By day, I play a mild mannered mother of seven and doting wife. Outwardly, people see a busy yet content person who strives to raise healthy, happy children. I don my “Super Mom” cape every morning, and only shed it after the kids are asleep. However, I am a multifaceted woman on the inside. I am so much more than just an overworked, underpaid uterus. The fact that some people refuse to acknowledge my right to be more than just a sweet, mild mannered mother of seven, boggles my mind. Have you ever experienced this kind of prejudice?
The perfect example of this is one of my personal blogs. The blog is a way for me to vent my frustrations, comically illustrate my life and dispose of all the thoughts that are inappropriate to share with my children. It is my personal safe haven, a written sanctuary. I choose to share it with the world because it helps other moms feel like their own shortcomings and struggles are not so abnormal. Some people read it for pure comic relief. Then, there are the people who scour my blog posts for hate fodder. My words fuel their fires and they use my blog to call me an inept mother. This makes me laugh because I will readily admit to being somewhat inept. I’ve never claimed to be perfect. I share my imperfections on a daily basis. I reveal my fictitious alter ego, Kooky Kadi, so that other moms may see that it is okay to yearn for a part of themselves that belongs to nobody but them.
The fact that I am a mother, is not grounds for abandoning the part of me that is just plain old Kadi. I do my job, as a mother, to the best of my ability. Then, I allow myself the privilege to being crass, sarcastic and totally opposite of what I can be when I wear my “Super Mom” cape. Why can’t people understand that it is possible to be both? Is it not possible to have a profession and be a good parent? I once wrote a post, out of anger, that bad mouthed teachers who choose to have babies and ultimately sacrifice the welfare of their students. Now I realize that it is only a few teachers who cannot still do a good job as a teacher and give their new babies the attention that they deserve. Most teachers balance the two very well. In my anger at our personal situation, I made a gross generalization and abhorrent implication that teachers should not have babies. I was wrong and hypocritical to make such a statement and I regret it. I see that everyone is allowed to play more than just one role. It is our God given right to be many things in life and I, for one, am so glad that we are granted that privilege, regardless of what others might say!
photo credit: Kadi















I have written about being “Just a mom” on my homemom3 blog and I must say I have felt the need to be a woman, even just for a day or two. Many forget that moms are more than just that and I agree, while we’ll always love our kids we want to be ourselves just as much.
Talk about sticking your foot in your mouth! I can’t believe you said that about a teacher!
Yes, it was a bone-headed post written out of anger. People make mistakes, and I try to admit when I’ve wronged someone (or some people in this case!)

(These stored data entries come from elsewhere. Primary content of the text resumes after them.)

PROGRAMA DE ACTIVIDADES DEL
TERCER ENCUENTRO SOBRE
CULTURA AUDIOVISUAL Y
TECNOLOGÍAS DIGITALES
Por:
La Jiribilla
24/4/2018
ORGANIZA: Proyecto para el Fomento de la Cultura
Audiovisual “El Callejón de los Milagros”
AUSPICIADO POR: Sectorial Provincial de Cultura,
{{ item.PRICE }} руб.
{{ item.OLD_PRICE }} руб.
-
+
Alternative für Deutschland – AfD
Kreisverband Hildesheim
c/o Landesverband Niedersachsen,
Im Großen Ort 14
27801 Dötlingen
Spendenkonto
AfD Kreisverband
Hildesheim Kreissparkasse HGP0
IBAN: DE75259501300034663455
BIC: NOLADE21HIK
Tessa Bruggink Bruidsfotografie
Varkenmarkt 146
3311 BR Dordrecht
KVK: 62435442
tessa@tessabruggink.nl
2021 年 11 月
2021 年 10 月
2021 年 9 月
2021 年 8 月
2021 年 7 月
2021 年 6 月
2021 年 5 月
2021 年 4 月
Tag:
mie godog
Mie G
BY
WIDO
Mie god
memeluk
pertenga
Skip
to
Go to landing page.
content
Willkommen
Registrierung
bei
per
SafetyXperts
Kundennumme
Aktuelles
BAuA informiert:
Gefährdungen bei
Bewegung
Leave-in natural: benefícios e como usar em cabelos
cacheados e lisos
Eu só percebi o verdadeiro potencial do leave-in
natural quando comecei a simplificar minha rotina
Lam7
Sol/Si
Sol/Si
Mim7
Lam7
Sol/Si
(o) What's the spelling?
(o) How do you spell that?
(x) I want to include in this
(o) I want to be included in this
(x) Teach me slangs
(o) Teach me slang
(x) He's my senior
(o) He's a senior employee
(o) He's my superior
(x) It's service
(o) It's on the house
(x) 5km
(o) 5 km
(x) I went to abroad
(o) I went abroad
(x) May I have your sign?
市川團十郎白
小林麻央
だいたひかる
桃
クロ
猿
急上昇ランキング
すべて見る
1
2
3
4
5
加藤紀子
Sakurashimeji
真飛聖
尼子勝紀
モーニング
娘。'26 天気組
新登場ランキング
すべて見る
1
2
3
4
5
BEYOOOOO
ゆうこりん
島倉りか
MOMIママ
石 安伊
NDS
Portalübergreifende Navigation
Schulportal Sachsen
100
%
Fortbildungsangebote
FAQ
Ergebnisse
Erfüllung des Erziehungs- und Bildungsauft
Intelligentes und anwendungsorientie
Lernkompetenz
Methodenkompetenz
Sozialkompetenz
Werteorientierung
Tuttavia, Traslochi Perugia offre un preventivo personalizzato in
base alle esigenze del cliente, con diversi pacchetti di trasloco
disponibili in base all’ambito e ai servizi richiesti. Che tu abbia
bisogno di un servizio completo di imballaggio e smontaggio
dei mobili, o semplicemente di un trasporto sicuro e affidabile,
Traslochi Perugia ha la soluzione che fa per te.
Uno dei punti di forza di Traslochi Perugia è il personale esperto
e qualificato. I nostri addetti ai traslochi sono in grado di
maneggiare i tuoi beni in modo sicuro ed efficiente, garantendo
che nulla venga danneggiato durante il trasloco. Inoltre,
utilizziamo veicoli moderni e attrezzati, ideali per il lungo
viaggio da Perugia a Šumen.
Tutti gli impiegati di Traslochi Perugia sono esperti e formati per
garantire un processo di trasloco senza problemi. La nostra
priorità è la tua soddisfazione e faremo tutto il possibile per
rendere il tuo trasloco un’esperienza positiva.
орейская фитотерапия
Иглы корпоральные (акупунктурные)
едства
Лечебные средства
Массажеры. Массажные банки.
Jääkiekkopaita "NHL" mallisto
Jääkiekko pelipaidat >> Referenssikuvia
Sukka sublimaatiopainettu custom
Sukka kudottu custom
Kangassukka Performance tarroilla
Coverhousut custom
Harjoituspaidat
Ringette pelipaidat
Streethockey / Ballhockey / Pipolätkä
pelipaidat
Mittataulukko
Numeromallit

I do not get people critizing you for blogging. I find it very funny, and it’s a creative outlet at which you are very gifted. I’m a stay at home mom, but before that I was a paralegal and law firm manager. After a couple years of daycare, I decided to quit my job and stay home. I now have morphed into this creature that is “Junior” this, and “Missy” that. I don’t even know how to have a conversation without bringing up my kids because I’ve lost myself completely. I used to have really intelligent conversations a few years ago. Really. I would say that the last thing any of we mothers should do is stop existing outside of our kids’ world.
Sharon, it’s hard to hold onto yourself when your whole day is centered around little ones and housework – hang in there. We all feel like that sometimes. Is there any way you can take time for yourself? And babysitters available? or grandparents to give you a “ME break”?